Opening of Parliament
The Procedure Committee presented a report on 22 June on the proposal to include an Indigenous "Welcome to Country" ceremony before openings of Parliament. Feedback on the options presented in the committee's First report of 2010 had been divided between support for a resolution endorsing the ceremony and support for the status quo (which, the committee noted, would not preclude such a ceremony occurring). Members of the committee were also divided so the report left it to the Senate to determine. On 23 June, the Leader of the Government in the Senate (Senator Evans) moved a motion in support of a ceremony which was agreed to on the voices, the Opposition indicating that they would not divide on the matter although they preferred the status quo. On the same day, amendments were agreed to House of Representatives standing orders to provide for local Indigenous people to be invited to perform such a ceremony before the opening of Parliament.
Aviation security regulations disallowed by the Senate on 10 September last year were remade following the 6 month moratorium provided in the Legislative Instruments Act. Senator Xenophon initially gave notice to disallow some parts of the regulations but subsequently gave a notice for disallowance of the regulations in full, withdrawing the earlier notice. When the matter came to a vote on Thursday 24 June after 4.30 pm, the Government called for a division and the question was therefore required to be deferred till the next day of sitting in August (during which time the regulations would continue to operate). Negotiations followed, after which the question was put again, by leave, and carried on the voices, the regulations being thus disallowed.
Rotation of senators
A motion moved by the Opposition Shadow Special Minister of State (Senator Ronaldson), and agreed to on 22 June, expressed the Senate's support for a particular method of dividing senators into two classes for the purposes of re-establishing the rotation of senators under section 13 of the Constitution, following a double dissolution.
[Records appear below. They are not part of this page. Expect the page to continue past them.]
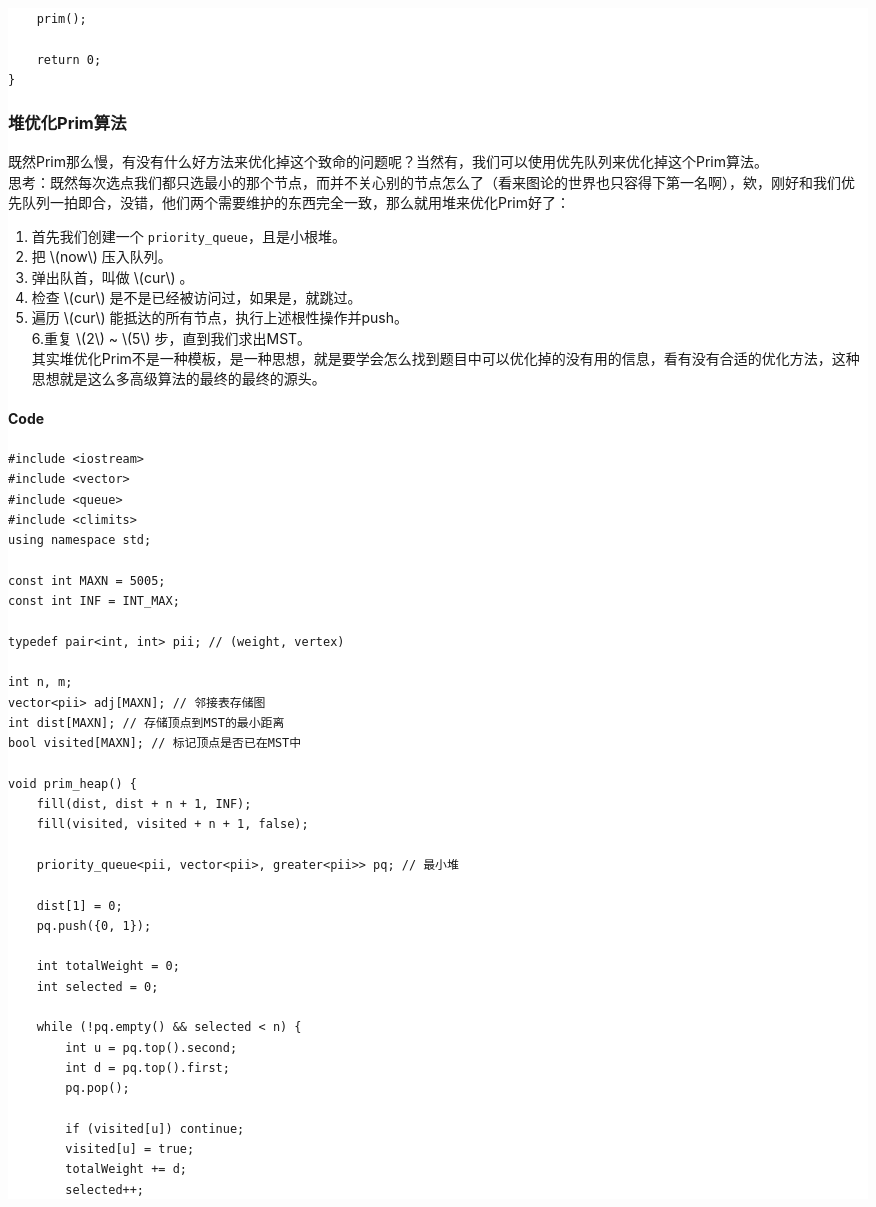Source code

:         prim();
        
        return 0;
    }
    

### 堆优化Prim算法

既然Prim那么慢，有没有什么好方法来优化掉这个致命的问题呢？当然有，我们可以使用优先队列来优化掉这个Prim算法。  
思考：既然每次选点我们都只选最小的那个节点，而并不关心别的节点怎么了（看来图论的世界也只容得下第一名啊），欸，刚好和我们优先队列一拍即合，没错，他们两个需要维护的东西完全一致，那么就用堆来优化Prim好了：

1.  首先我们创建一个 `priority_queue`，且是小根堆。
2.  把 \\(now\\) 压入队列。
3.  弹出队首，叫做 \\(cur\\) 。
4.  检查 \\(cur\\) 是不是已经被访问过，如果是，就跳过。
5.  遍历 \\(cur\\) 能抵达的所有节点，执行上述根性操作并push。  
    6.重复 \\(2\\) ~ \\(5\\) 步，直到我们求出MST。  
    其实堆优化Prim不是一种模板，是一种思想，就是要学会怎么找到题目中可以优化掉的没有用的信息，看有没有合适的优化方法，这种思想就是这么多高级算法的最终的最终的源头。

#### Code

    #include <iostream>
    #include <vector>
    #include <queue>
    #include <climits>
    using namespace std;
    
    const int MAXN = 5005;
    const int INF = INT_MAX;
    
    typedef pair<int, int> pii; // (weight, vertex)
    
    int n, m;
    vector<pii> adj[MAXN]; // 邻接表存储图
    int dist[MAXN]; // 存储顶点到MST的最小距离
    bool visited[MAXN]; // 标记顶点是否已在MST中
    
    void prim_heap() {
        fill(dist, dist + n + 1, INF);
        fill(visited, visited + n + 1, false);
        
        priority_queue<pii, vector<pii>, greater<pii>> pq; // 最小堆
        
        dist[1] = 0;
        pq.push({0, 1});
        
        int totalWeight = 0;
        int selected = 0;
        
        while (!pq.empty() && selected < n) {
            int u = pq.top().second;
            int d = pq.top().first;
            pq.pop();
            
            if (visited[u]) continue;
            visited[u] = true;
            totalWeight += d;
            selected++;
            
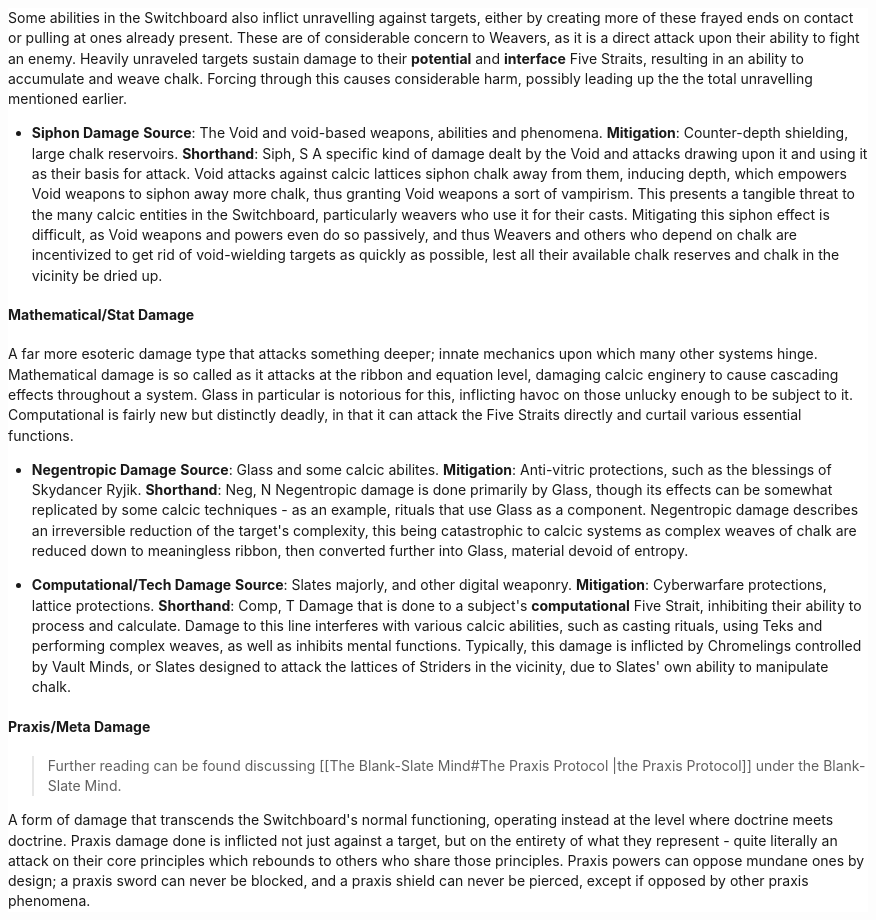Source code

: Some abilities in the Switchboard also inflict unravelling against targets, either by creating more of these frayed ends on contact or pulling at ones already present. These are of considerable concern to Weavers, as it is a direct attack upon their ability to fight an enemy. Heavily unraveled targets sustain damage to their **potential** and **interface** Five Straits, resulting in an ability to accumulate and weave chalk. Forcing through this causes considerable harm, possibly leading up the the total unravelling mentioned earlier.

- **Siphon Damage**
	**Source**: The Void and void-based weapons, abilities and phenomena.
	**Mitigation**: Counter-depth shielding, large chalk reservoirs.
	**Shorthand**: Siph, S
A specific kind of damage dealt by the Void and attacks drawing upon it and using it as their basis for attack. Void attacks against calcic lattices siphon chalk away from them, inducing depth, which empowers Void weapons to siphon away more chalk, thus granting Void weapons a sort of vampirism. This presents a tangible threat to the many calcic entities in the Switchboard, particularly weavers who use it for their casts. Mitigating this siphon effect is difficult, as Void weapons and powers even do so passively, and thus Weavers and others who depend on chalk are incentivized to get rid of void-wielding targets as quickly as possible, lest all their available chalk reserves and chalk in the vicinity be dried up.

#### Mathematical/Stat Damage
A far more esoteric damage type that attacks something deeper; innate mechanics upon which many other systems hinge. Mathematical damage is so called as it attacks at the ribbon and equation level, damaging calcic enginery to cause cascading effects throughout a system. Glass in particular is notorious for this, inflicting havoc on those unlucky enough to be subject to it. Computational is fairly new but distinctly deadly, in that it can attack the Five Straits directly and curtail various essential functions.

- **Negentropic Damage**
	**Source**: Glass and some calcic abilites.
	**Mitigation**: Anti-vitric protections, such as the blessings of Skydancer Ryjik.
	**Shorthand**: Neg, N 
Negentropic damage is done primarily by Glass, though its effects can be somewhat replicated by some calcic techniques - as an example, rituals that use Glass as a component. Negentropic damage describes an irreversible reduction of the target's complexity, this being catastrophic to calcic systems as complex weaves of chalk are reduced down to meaningless ribbon, then converted further into Glass, material devoid of entropy. 

- **Computational/Tech Damage**
	**Source**: Slates majorly, and other digital weaponry.
	**Mitigation**: Cyberwarfare protections, lattice protections.
	**Shorthand**: Comp, T
Damage that is done to a subject's **computational** Five Strait, inhibiting their ability to process and calculate. Damage to this line interferes with various calcic abilities, such as casting rituals, using Teks and performing complex weaves, as well as inhibits mental functions. Typically, this damage is inflicted by Chromelings controlled by Vault Minds, or Slates designed to attack the lattices of Striders in the vicinity, due to Slates' own ability to manipulate chalk. 

#### Praxis/Meta Damage
> Further reading can be found discussing [[The Blank-Slate Mind#The Praxis Protocol |the Praxis Protocol]] under the Blank-Slate Mind. 

A form of damage that transcends the Switchboard's normal functioning, operating instead at the level where doctrine meets doctrine. Praxis damage done is inflicted not just against a target, but on the entirety of what they represent - quite literally an attack on their core principles which rebounds to others who share those principles. Praxis powers can oppose mundane ones by design; a praxis sword can never be blocked, and a praxis shield can never be pierced, except if opposed by other praxis phenomena.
The motion was identical to one moved by the then-Opposition in June 1998 in the context of debate on the deadlocked Native Title Amendment Bill 1997 (the "Wik" legislation). It is the Senate itself which decides the method for dividing the Senate and assigning senators to one of the two classes. A resolution like the ones agreed to in June 1998 and June 2010 could not bind the Senate for the future. Any decision on dividing the Senate would be made after the commencement of the Parliament following any double dissolution. The motion moved by Senator Ronaldson was thus a precautionary gesture.
For more details, see Odgers' Australian Senate Practice, 12 th edition, pp. 102–03.